◆ WHAT THIS TASK INVOLVES ◆
Exactly as they appear, transcribe the entries and skip any pictures.

◆ RECORDS PROVIDED ◆

+---+

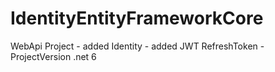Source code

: # IdentityEntityFrameworkCore

WebApi Project - 
added Identity - 
added JWT RefreshToken - 
ProjectVersion .net 6
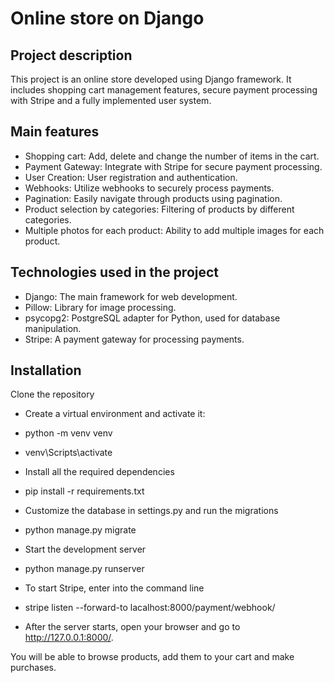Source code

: # Online store on Django  
## Project description  
This project is an online store developed using Django framework. It includes shopping cart management features, secure payment processing with Stripe and a fully implemented user system.

## Main features  
* Shopping cart: Add, delete and change the number of items in the cart.  
* Payment Gateway: Integrate with Stripe for secure payment processing.  
* User Creation: User registration and authentication.  
* Webhooks: Utilize webhooks to securely process payments.  
* Pagination: Easily navigate through products using pagination.  
* Product selection by categories: Filtering of products by different categories.  
* Multiple photos for each product: Ability to add multiple images for each product.  
## Technologies used in the project  
* Django: The main framework for web development.  
* Pillow: Library for image processing.  
* psycopg2: PostgreSQL adapter for Python, used for database manipulation.  
* Stripe: A payment gateway for processing payments.
## Installation
Clone the repository

* Create a virtual environment and activate it:

* python -m venv venv

* venv\Scripts\activate

* Install all the required dependencies

* pip install -r requirements.txt

* Customize the database in settings.py and run the migrations

* python manage.py migrate

* Start the development server

* python manage.py runserver

* To start Stripe, enter into the command line

* stripe listen --forward-to lacalhost:8000/payment/webhook/

* After the server starts, open your browser and go to http://127.0.0.1:8000/.

You will be able to browse products, add them to your cart and make purchases.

+---+

◆ RESPONSE BOX ◆
Source code

: # IdentityEntityFrameworkCore

WebApi Project - 
added Identity - 
added JWT RefreshToken - 
ProjectVersion .net 6
Source code

: # Online store on Django  
## Project description  
This project is an online store developed using Django framework. It includes shopping cart management features, secure payment processing with Stripe and a fully implemented user system.

## Main features  
* Shopping cart: Add, delete and change the number of items in the cart.  
* Payment Gateway: Integrate with Stripe for secure payment processing.  
* User Creation: User registration and authentication.  
* Webhooks: Utilize webhooks to securely process payments.  
* Pagination: Easily navigate through products using pagination.  
* Product selection by categories: Filtering of products by different categories.  
* Multiple photos for each product: Ability to add multiple images for each product.  
## Technologies used in the project  
* Django: The main framework for web development.  
* Pillow: Library for image processing.  
* psycopg2: PostgreSQL adapter for Python, used for database manipulation.  
* Stripe: A payment gateway for processing payments.
## Installation
Clone the repository

* Create a virtual environment and activate it:

* python -m venv venv

* venv\Scripts\activate

* Install all the required dependencies

* pip install -r requirements.txt

* Customize the database in settings.py and run the migrations

* python manage.py migrate

* Start the development server

* python manage.py runserver

* To start Stripe, enter into the command line

* stripe listen --forward-to lacalhost:8000/payment/webhook/

* After the server starts, open your browser and go to http://127.0.0.1:8000/.

You will be able to browse products, add them to your cart and make purchases.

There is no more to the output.